→ Reading passage:
· · ·
BANGKOK-headquartered regional e-commerce solutions provider aCommerce has launched a new ‘channel management’ service, saying it was seeking to further empower the e-commerce ecosystem.
 
The new service, rolled out last week in Indonesia, will help retailers and brand owners – especially the larger ones – push their products across multiple online marketplaces, the company said.
 
“There are more than 200 online marketplaces all over Asia currently, and there will be more to come,” said the company’s Indonesian chief operating officer Hadi Kuncoro (pic above).
 
“The task of managing online channels will be harder than ever for retailers,” he told a media conference in Jakarta on Jan 28.
 
The channel management service will automatically list a product at several online marketplaces that match the product’s characteristics as well as its target market.
 
“We can actually push one product to many online stores with only one step, at one time, from one centralised inventory system,” said aCommerce group chief executive officer Paul Srivorakul.
 
According to company executives, aCommerce revenue tripled in 2015 from 2014, although they did not give specific figures. It currently has 167 active clients in Thailand, Indonesia and the Philippines, including Lazada, Blibli.com, Groupon, as well as consumer product brands such as Unilever and L’Oreal.
 
Digital challenges for retailers
 
For brand owners and retailers, selling products online is fast becoming the new normal. The question is how they do it – via their own sites, online marketplaces, or both?
 
For example, MeitaVi’s, a local fashion brand based in Bogor, West Java, has had its own e-commerce site since last year, but is still pushing its wares to bigger e-commerce platforms such as Zalora.
 
“Fashion products move really fast; we are now handling e-commerce sales by ourselves and we have managed it well so far,” said its e-commerce and marketing executive Vita Wiredja.
 
“Channel management services like what aCommerce is offering, should help us move our products more quickly, and even help us sell regionally,” she told Digital News Asia (DNA) on the sidelines of the aCommerce event.
 
In contrast, local retailer PT Gilang Agung Persada (GAP), which owns the licence in Indonesia to 19 global brands including Guess and Givenchy, has no digital sales strategy yet.
· · ·
→ Information provided:
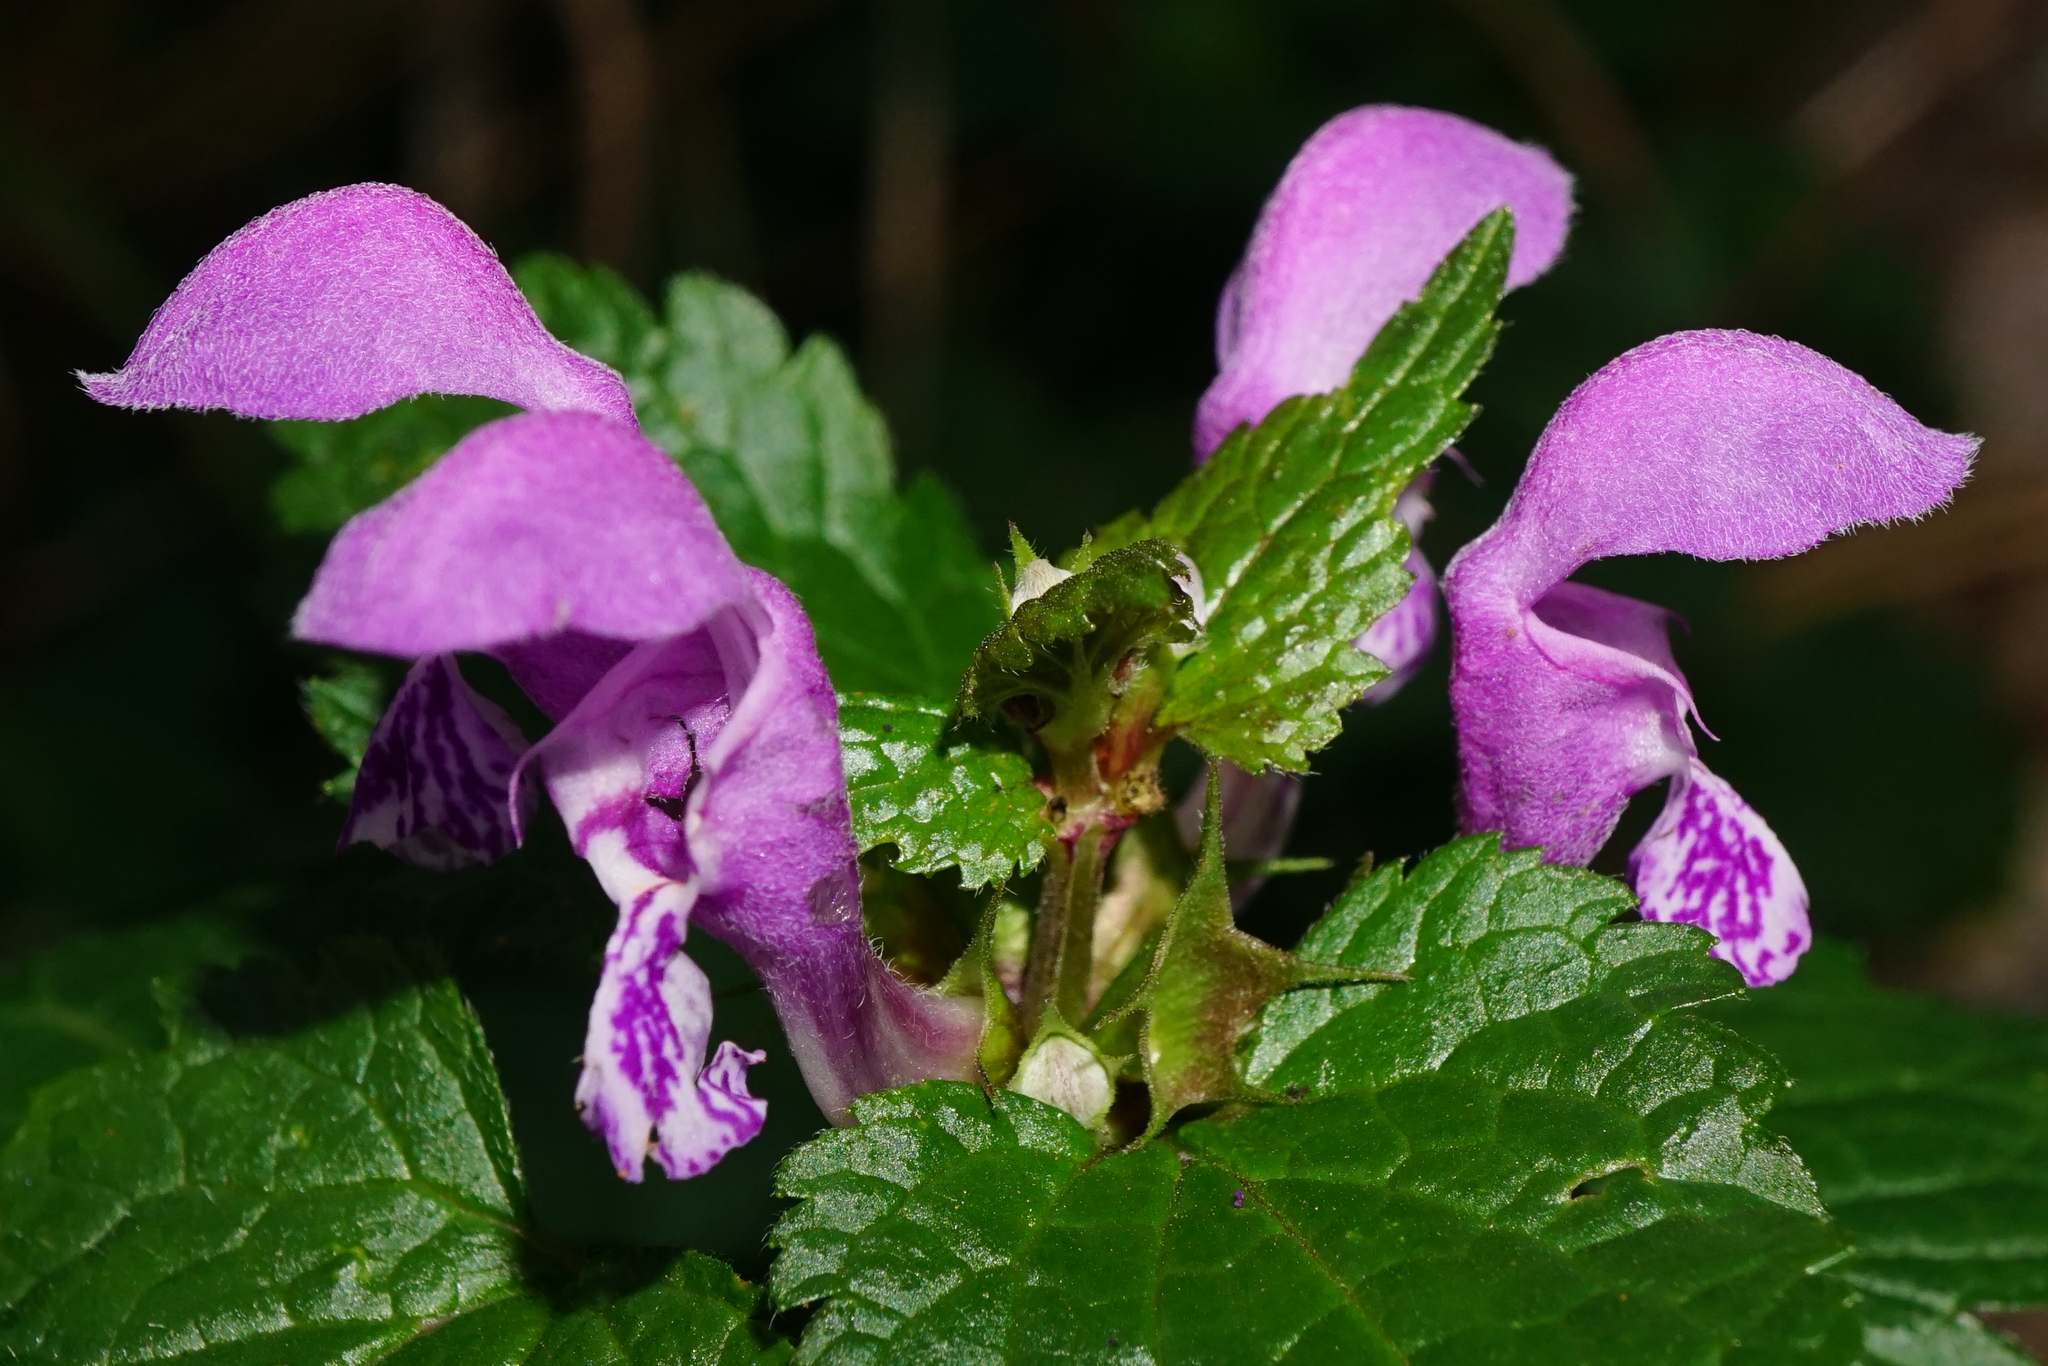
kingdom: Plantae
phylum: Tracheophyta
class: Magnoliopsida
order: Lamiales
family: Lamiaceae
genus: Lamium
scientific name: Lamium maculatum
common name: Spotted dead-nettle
· · ·
→ Instructions to follow:
Please answer these questions using the article on aCommerce:
(a) In which country was the new channel management service rolled out?
(b) How many online marketplaces does Hadi Kuncoro say currently exist across Asia?
(c) To how many global brands does PT Gilang Agung Persada own the licence in Indonesia?

→ Solution to this problem:
(a) Indonesia
(b) More than 200
(c) 19